Exercise aim: Can you copy the items word for word, starting at their first line and stopping after the line that contains "The value of 97 at kadet is 0. True or false?", with both ends included?

##### Available data

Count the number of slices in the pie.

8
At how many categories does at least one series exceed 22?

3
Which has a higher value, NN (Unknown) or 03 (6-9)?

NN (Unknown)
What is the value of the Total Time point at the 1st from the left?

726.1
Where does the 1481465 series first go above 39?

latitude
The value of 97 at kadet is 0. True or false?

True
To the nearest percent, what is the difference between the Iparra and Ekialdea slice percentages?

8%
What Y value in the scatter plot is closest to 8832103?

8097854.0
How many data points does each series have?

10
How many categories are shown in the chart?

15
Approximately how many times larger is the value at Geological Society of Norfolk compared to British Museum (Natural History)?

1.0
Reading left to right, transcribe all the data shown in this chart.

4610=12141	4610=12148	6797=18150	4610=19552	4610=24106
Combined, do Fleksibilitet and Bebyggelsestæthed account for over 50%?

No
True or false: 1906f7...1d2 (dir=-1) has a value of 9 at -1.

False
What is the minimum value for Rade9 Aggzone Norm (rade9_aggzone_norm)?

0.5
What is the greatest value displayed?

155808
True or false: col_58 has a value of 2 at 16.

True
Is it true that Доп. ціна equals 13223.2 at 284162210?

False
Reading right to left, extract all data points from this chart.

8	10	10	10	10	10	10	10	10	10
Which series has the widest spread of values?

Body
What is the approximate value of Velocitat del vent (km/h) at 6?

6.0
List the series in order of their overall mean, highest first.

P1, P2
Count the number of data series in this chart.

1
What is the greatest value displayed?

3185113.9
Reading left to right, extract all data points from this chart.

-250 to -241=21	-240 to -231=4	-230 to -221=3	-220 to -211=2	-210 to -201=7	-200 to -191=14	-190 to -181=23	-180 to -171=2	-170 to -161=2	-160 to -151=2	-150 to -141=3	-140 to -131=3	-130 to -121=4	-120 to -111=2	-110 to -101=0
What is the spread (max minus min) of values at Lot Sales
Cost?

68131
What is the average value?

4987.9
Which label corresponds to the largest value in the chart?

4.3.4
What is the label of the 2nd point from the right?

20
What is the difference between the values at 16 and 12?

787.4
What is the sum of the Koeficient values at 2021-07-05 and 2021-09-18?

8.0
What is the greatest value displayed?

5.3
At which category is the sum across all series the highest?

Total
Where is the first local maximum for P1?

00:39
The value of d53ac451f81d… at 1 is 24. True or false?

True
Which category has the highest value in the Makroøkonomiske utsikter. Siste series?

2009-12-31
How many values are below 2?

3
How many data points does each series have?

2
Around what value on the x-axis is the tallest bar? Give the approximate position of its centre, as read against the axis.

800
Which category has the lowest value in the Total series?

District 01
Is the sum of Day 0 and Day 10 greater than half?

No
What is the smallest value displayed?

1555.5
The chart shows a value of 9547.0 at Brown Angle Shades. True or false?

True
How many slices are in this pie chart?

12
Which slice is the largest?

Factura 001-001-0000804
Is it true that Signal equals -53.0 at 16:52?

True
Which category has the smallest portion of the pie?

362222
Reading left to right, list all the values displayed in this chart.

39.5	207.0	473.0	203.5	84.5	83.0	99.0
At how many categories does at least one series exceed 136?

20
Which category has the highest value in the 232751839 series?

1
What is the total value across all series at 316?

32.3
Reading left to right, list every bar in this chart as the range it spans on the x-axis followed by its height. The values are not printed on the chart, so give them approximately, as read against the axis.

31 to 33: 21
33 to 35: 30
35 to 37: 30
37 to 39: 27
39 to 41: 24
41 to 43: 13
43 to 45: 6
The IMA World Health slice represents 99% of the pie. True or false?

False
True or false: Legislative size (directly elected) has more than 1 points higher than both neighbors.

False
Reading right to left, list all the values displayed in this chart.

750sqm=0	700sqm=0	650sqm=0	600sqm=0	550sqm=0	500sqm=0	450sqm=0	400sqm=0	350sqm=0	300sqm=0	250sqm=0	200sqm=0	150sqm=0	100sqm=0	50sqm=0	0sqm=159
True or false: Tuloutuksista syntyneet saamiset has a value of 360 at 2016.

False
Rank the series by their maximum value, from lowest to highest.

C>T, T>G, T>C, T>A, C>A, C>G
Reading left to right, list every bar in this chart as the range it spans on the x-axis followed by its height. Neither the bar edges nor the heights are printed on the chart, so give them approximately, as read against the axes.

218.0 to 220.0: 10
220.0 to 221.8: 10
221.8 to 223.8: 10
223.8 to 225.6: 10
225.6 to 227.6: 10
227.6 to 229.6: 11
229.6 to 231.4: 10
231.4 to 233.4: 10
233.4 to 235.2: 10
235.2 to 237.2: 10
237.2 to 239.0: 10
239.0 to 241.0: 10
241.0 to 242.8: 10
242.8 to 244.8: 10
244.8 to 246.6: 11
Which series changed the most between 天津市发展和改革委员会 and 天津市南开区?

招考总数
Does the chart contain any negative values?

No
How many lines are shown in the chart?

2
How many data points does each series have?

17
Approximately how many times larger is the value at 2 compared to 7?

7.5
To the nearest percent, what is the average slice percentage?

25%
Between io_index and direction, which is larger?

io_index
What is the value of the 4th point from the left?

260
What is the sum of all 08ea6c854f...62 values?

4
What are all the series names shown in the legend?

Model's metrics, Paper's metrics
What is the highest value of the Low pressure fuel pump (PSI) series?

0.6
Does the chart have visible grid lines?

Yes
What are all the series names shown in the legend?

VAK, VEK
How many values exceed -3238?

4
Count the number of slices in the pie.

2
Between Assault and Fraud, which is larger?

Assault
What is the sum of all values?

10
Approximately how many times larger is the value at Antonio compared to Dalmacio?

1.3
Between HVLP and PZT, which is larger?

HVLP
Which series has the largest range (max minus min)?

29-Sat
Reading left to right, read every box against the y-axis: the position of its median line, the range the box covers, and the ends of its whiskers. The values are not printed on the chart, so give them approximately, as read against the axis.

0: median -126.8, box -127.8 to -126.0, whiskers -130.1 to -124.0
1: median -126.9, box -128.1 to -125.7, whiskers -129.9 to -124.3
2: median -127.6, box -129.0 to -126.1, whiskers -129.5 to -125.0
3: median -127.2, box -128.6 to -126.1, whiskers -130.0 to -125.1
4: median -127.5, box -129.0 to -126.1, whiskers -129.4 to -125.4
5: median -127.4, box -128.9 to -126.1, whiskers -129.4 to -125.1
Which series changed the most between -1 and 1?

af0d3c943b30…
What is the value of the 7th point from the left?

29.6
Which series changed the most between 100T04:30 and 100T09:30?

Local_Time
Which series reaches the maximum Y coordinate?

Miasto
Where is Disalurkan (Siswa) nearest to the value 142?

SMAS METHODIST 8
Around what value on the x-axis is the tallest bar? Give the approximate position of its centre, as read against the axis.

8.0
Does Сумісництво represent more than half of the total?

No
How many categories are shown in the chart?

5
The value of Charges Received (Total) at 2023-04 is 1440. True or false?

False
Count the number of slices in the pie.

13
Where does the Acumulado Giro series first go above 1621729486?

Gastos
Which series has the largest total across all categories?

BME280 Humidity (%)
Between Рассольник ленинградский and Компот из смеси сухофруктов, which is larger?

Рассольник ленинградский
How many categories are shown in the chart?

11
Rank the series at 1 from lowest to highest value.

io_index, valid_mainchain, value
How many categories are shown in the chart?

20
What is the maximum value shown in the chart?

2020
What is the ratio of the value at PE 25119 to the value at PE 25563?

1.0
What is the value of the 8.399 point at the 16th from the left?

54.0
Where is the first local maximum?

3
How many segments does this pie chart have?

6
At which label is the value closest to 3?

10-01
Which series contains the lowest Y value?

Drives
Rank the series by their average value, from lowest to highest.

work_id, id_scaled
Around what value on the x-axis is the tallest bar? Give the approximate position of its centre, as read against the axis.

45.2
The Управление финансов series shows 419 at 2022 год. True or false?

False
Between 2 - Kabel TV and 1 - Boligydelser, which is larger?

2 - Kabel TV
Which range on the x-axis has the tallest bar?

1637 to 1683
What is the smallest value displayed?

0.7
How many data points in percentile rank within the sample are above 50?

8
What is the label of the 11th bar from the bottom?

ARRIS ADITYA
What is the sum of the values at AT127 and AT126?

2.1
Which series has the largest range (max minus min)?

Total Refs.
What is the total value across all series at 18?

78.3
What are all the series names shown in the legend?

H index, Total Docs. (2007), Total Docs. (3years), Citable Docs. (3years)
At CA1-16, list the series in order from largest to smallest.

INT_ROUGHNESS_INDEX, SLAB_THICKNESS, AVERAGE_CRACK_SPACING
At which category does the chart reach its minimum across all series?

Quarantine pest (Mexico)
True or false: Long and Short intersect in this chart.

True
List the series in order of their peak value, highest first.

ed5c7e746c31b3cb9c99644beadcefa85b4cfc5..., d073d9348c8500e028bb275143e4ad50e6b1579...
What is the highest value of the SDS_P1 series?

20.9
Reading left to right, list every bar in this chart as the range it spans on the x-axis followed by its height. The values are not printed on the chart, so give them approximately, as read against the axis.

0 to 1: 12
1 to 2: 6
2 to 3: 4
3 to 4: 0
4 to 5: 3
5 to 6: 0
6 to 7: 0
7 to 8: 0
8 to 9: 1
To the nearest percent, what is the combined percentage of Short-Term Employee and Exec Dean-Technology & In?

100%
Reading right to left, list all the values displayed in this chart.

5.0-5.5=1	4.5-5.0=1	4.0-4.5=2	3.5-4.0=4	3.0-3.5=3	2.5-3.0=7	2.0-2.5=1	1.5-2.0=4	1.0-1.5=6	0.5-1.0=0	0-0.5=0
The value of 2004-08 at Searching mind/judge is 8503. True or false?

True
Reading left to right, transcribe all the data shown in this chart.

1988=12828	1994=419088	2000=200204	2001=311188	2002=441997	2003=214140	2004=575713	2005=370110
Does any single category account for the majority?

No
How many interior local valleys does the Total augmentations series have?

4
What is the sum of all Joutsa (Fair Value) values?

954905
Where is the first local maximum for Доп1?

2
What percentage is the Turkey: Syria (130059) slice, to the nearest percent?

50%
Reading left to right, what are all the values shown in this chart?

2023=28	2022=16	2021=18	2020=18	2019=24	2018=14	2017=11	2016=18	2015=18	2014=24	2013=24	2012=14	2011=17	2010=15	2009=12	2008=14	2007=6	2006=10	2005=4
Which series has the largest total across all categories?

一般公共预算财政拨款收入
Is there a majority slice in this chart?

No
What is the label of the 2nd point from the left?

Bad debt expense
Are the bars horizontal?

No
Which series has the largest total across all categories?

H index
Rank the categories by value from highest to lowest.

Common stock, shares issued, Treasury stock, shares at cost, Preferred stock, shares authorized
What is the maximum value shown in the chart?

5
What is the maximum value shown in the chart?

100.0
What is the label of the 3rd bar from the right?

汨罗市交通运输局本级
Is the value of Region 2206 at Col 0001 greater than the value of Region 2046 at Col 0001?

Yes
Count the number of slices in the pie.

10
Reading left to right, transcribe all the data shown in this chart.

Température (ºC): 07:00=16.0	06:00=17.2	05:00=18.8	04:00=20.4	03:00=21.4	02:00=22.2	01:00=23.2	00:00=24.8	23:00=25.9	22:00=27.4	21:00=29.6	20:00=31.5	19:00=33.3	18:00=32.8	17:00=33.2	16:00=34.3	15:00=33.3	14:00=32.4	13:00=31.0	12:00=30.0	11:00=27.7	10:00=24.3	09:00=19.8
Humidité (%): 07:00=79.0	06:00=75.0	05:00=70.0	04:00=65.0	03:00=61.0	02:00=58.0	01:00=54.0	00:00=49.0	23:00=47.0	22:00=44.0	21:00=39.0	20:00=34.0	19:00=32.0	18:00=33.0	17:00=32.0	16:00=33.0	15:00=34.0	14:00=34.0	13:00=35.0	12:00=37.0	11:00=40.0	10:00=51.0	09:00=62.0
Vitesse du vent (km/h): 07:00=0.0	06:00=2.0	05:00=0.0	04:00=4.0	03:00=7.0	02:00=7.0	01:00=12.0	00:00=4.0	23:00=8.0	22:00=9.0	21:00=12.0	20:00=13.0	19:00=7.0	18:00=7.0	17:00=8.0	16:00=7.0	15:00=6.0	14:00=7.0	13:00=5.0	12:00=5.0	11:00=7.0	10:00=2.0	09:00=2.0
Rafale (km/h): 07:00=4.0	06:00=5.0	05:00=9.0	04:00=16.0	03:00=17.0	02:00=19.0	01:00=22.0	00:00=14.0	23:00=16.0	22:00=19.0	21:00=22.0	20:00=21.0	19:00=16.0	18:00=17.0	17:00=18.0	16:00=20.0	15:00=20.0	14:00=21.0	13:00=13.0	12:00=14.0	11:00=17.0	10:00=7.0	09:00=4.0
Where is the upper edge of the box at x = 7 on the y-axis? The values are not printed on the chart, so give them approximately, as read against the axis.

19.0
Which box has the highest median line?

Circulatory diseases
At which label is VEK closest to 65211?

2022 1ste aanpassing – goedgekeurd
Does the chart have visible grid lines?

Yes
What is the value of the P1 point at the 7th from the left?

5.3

##########

Exercise solution:
Count the number of slices in the pie.

8
At how many categories does at least one series exceed 22?

3
Which has a higher value, NN (Unknown) or 03 (6-9)?

NN (Unknown)
What is the value of the Total Time point at the 1st from the left?

726.1
Where does the 1481465 series first go above 39?

latitude
The value of 97 at kadet is 0. True or false?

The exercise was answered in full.